In ‘Temporarily Censored Home’, Xu covertly situated photographs in his teenage home in Beijing to queer the normativity of his parents‘ heterosexual space. ‘Through positioning, layering, and recontextualising images, I aim to juxtapose, contradict and collapse space and time, disrupting my teenage home. It bridges the relationship between personal and political in the context of the oppressive systems of both China and the US.’


This also leads to how an image can represent someone for Xu: ‘Especially if you just label this person an immigrant or with different labels. For me, it’s really important to show both their space, their temporary state of being, but also include images that they offered me.

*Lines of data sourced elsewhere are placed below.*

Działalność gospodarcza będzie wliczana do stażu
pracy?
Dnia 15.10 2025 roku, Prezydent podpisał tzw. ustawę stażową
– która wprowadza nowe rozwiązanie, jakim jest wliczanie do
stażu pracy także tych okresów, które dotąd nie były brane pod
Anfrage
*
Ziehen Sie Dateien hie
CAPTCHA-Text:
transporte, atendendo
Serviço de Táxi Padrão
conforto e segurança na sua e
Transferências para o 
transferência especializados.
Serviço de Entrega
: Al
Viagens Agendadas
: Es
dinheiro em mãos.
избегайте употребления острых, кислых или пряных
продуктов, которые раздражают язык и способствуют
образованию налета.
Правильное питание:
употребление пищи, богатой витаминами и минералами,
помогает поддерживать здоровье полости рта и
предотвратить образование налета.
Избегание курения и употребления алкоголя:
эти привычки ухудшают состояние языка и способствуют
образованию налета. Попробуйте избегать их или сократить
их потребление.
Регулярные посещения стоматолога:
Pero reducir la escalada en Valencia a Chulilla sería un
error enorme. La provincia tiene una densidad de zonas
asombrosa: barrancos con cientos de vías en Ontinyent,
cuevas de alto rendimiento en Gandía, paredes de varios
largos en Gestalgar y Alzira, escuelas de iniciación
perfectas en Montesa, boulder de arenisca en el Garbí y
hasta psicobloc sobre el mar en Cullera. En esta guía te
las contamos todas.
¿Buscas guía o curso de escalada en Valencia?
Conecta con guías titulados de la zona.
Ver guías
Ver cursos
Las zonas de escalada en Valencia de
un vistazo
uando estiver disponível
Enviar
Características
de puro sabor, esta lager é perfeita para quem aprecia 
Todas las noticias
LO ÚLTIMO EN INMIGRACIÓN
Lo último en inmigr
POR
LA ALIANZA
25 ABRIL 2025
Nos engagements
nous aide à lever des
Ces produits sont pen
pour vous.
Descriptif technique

I think about how to represent their personal history, and what they are doing right now. I take photographs in their space, thinking about how we trust the image, and trust the authority of an image representing someone. It’s really important to actively remind the viewer that these images are constructed. The identity is constructed, and the identity is also constantly in flux.’



Guanyu Xu was born in Beijing and is currently based in Chicago. He lectures at the University of Illinois, and is the winner of the Hyéres International Festival (2020). His works have been exhibited and screened internationally, including at the Aperture Foundation, New York; ICP Museum, New York; Museum of Contemporary Art, Chicago; New Orleans Museum of Art, and Fotomuseum Winterthur, Switzerland. He is represented by Yancey Richardson (USA) and Gaotai Gallery (China).